0
votes

There were several related questions but I've spent all day trying to figure this one out and the answer wasn't really anywhere in SO so I'm recording it for posterity.

I have a Hadoop installation (CDH 3u6 - Hadoop 0.20.2) in which I wanted to send a map reduce job which had several Jar dependencies. Like most places recommend, I wanted to use the distributed cache to send the dependencies to the data nodes.

 Path someHdfsPlace = new Path("my/mr/libs");
 FileStatus[] jarFiles = hdfs.listStatus(classpathFilesDir);
 for (FileStatus fs : jarFiles) {
      DistributedCache.addFileToClassPath(fs.getPath(), job.getConfiguration());
 }

I have seen this work on a different Hadoop cluster, and now suddenly it wasn't. The file existed in hdfs and there appeared to be the correct permissions on the files and the directories above it, but any MR code failed as soon as it tried to load a dependency from the lib with a ClassNotFound error (so not a corruption issue, just these things were not present on the class path.)

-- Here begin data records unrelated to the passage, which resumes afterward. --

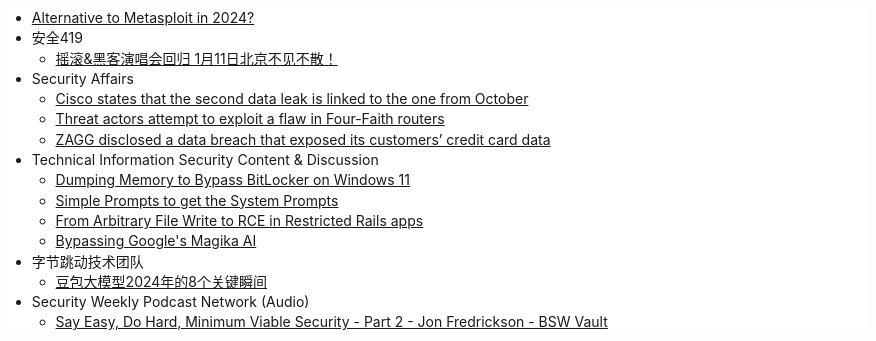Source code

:   - [Alternative to Metasploit in 2024?](https://www.reddit.com/r/HowToHack/comments/1hpeztb/alternative_to_metasploit_in_2024/)
- 安全419
  - [摇滚&黑客演唱会回归  1月11日北京不见不散！](https://mp.weixin.qq.com/s?__biz=MzUyMDQ4OTkyMg==&mid=2247546286&idx=1&sn=267e789d69be2522e23cab05245a4cbb&chksm=f9ebeb03ce9c621545468f57cc97d908e4b295888fff31c2655b634f124fbb6624757fecffb5&scene=58&subscene=0#rd)
- Security Affairs
  - [Cisco states that the second data leak is linked to the one from October](https://securityaffairs.com/172460/data-breach/cisco-second-data-leak-linked-to-october-one.html)
  - [Threat actors attempt to exploit a flaw in Four-Faith routers](https://securityaffairs.com/172450/hacking/four-faith-routers-flaw-exploited.html)
  - [ZAGG disclosed a data breach that exposed its customers’ credit card data](https://securityaffairs.com/172434/data-breach/zagg-credit-card-data-data-breach.html)
- Technical Information Security Content & Discussion
  - [Dumping Memory to Bypass BitLocker on Windows 11](https://www.reddit.com/r/netsec/comments/1hpsuf5/dumping_memory_to_bypass_bitlocker_on_windows_11/)
  - [Simple Prompts to get the System Prompts](https://www.reddit.com/r/netsec/comments/1hpeed2/simple_prompts_to_get_the_system_prompts/)
  - [From Arbitrary File Write to RCE in Restricted Rails apps](https://www.reddit.com/r/netsec/comments/1hpnv9v/from_arbitrary_file_write_to_rce_in_restricted/)
  - [Bypassing Google's Magika AI](https://www.reddit.com/r/netsec/comments/1hpvfrl/bypassing_googles_magika_ai/)
- 字节跳动技术团队
  - [豆包大模型2024年的8个关键瞬间](https://mp.weixin.qq.com/s?__biz=MzI1MzYzMjE0MQ==&mid=2247512647&idx=1&sn=b302bbdbfe448b8eee6b21cb8d1e2e80&chksm=e9d379a5dea4f0b3a31c8a49eee07abdc8ced7d97151a9dba77a024a90ddca54ad52ab02a511&scene=58&subscene=0#rd)
- Security Weekly Podcast Network (Audio)
  - [Say Easy, Do Hard, Minimum Viable Security - Part 2 - Jon Fredrickson - BSW Vault](http://sites.libsyn.com/18678/say-easy-do-hard-minimum-viable-security-part-2-jon-fredrickson-bsw-vault)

One post suggested that one has to set the $HADOOP_CLASSPATH variable - which might help in some cases, but it isn't clear to me what you would set it to, and in my previous working example I had not had to do that anyway so that seemed unlikely.

Utterly mysterious!

1

1 Answers

0
votes

For me, at least, the answer is in this bug report:

https://issues.apache.org/jira/browse/MAPREDUCE-1581

The path might be coming across as a fully qualified path : hdfs://host:2456/my/mr/libs/myJar.jar which, in some environments where : is the path separator character, will lead to a munged set of files hdfs, //host, and 2456/my/mr/libs/myJar.jar, none of which will result in the right file being added to the class path.

The 2nd solution posted in the bug report worked for me - disqualify the path like so:

 Path someHdfsPlace = new Path("my/mr/libs");
 FileStatus[] jarFiles = hdfs.listStatus(classpathFilesDir);
 for (FileStatus fs : jarFiles) {
      Path disqualified = new Path(fs.getPath().toUri().getPath());
      DistributedCache.addFileToClassPath(disqualified, job.getConfiguration());
 }